Oh yeah, and that’s only the last ten minutes of the episode. The other 75% of “Friday Night” hit several notes. The most (continually) disappointing is that Luke is now de facto excluding Lorelai from his “getting to know you” sessions with April. This is where the show’s fuzzy timeline gets dicey. It’s perfectly fair for Luke not to want to overwhelm this young woman who’s having a big change in her life all of a sudden, and hope that she can get acclimated to him before he starts introducing prospective stepmothers and stepsisters and flighty new aunts. But if it’s another two months before anything happens on that front, it again feels like an out of character Luke who’s not aware of, let alone concerned with, his fiancee’s feelings.
The other side of the coin is that at some point, Lorelai has to express that this is making her unhappy. I won’t pretend that that’s not difficult. It’s commendable how Lorelai wants to give Luke the time and space to process something as significant as realizing that you have a child.

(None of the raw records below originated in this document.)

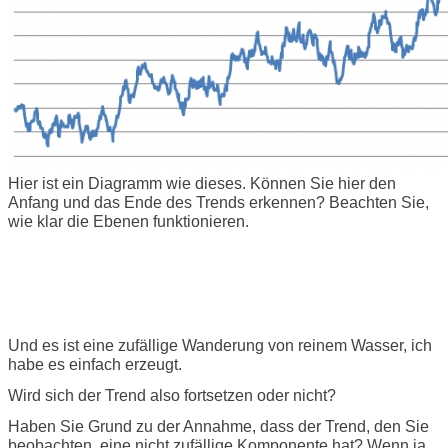
Hier ist ein Diagramm wie dieses. Können Sie hier den
Anfang und das Ende des Trends erkennen? Beachten Sie,
wie klar die Ebenen funktionieren.
Und es ist eine zufällige Wanderung von reinem Wasser, ich
habe es einfach erzeugt.
Wird sich der Trend also fortsetzen oder nicht?
Haben Sie Grund zu der Annahme, dass der Trend, den Sie
beobachten, eine nicht zufällige Komponente hat? Wenn ja,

But eventually, if this is all making her as miserable and despondent as her expressions seem to suggest, she and Luke need to have an earnest, understanding talk about it the way they normally do. Otherwise it’s letting a problem that’s not going to go away simply get worse.

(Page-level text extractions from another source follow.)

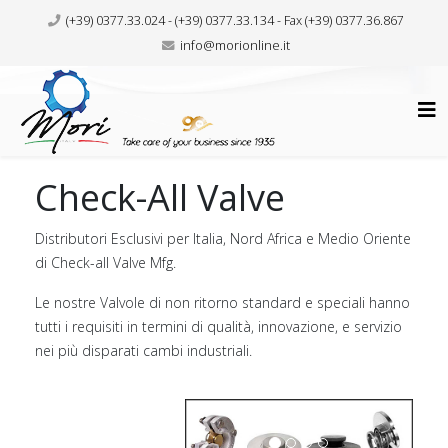
(+39) 0377.33.024 - (+39) 0377.33.134 - Fax (+39) 0377.36.867
info@morionline.it
Check-All Valve
Distributori Esclusivi per Italia, Nord Africa e Medio Oriente
di Check-all Valve Mfg.
Le nostre Valvole di non ritorno standard e speciali hanno
tutti i requisiti in termini di qualità, innovazione, e servizio
nei più disparati cambi industriali.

The other major, intersecting plot thread involve Paris turning into a dictator at the Yale Daily News, Logan trying to get back into Rory’s good graces, and those two efforts unexpectedly colliding. The dictatorial lengths that Paris goes to as editor are admittedly a bit cartoony, but Paris has always been a very outsized character, and so while the show goes big and broad here, it doesn’t necessarily feel out of step with the tenor of the corner of the world that Paris occupies and seems to conjure wherever she goes.

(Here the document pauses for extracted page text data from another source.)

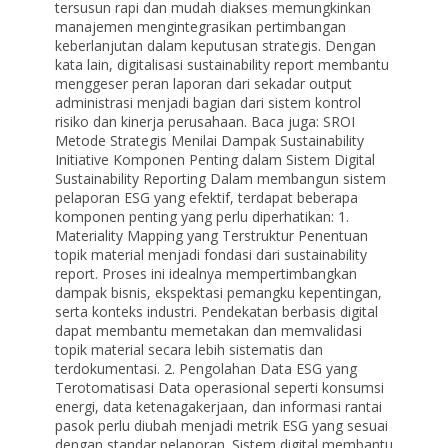
tersusun rapi dan mudah diakses memungkinkan
manajemen mengintegrasikan pertimbangan
keberlanjutan dalam keputusan strategis. Dengan
kata lain, digitalisasi sustainability report membantu
menggeser peran laporan dari sekadar output
administrasi menjadi bagian dari sistem kontrol
risiko dan kinerja perusahaan. Baca juga: SROI
Metode Strategis Menilai Dampak Sustainability
Initiative Komponen Penting dalam Sistem Digital
Sustainability Reporting Dalam membangun sistem
pelaporan ESG yang efektif, terdapat beberapa
komponen penting yang perlu diperhatikan: 1.
Materiality Mapping yang Terstruktur Penentuan
topik material menjadi fondasi dari sustainability
report. Proses ini idealnya mempertimbangkan
dampak bisnis, ekspektasi pemangku kepentingan,
serta konteks industri. Pendekatan berbasis digital
dapat membantu memetakan dan memvalidasi
topik material secara lebih sistematis dan
terdokumentasi. 2. Pengolahan Data ESG yang
Terotomatisasi Data operasional seperti konsumsi
energi, data ketenagakerjaan, dan informasi rantai
pasok perlu diubah menjadi metrik ESG yang sesuai
dengan standar pelaporan. Sistem digital membantu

At the same time, it’s nice to see Rory jump in, take charge, and save the day, even if the show seems to be setting her up to end up usurping Paris (reluctantly, no doubt, with Paris naturally taking it hard and being upset with her recently-disclaimed best friend). And having Logan make good with Rory, not by showering her with gifts or taking her to a fancy dinner, but by showing himself to be a talented newspaperman, who helps her get the Daily News to the finish line and even uses his charm, his last name, and a little skullduggery to gain some leeway from the printer. That too earns a reunion and reset of where things used to be.
There’s a theme there, one that connects the seemingly disparate newspaper and Friday night dinner portions of the show. At times, things start flying fast and furious. It begins to seem like chaos, like nothing in the world could put things back together. But at some point, possibly the point of exhaustion, when you’ve done all you can and let all your feelings out and come to whatever equilibrium you need to even if it’s not perfect, you walk away drained but where you need to be, and maybe even gain back a little piece of what you lost.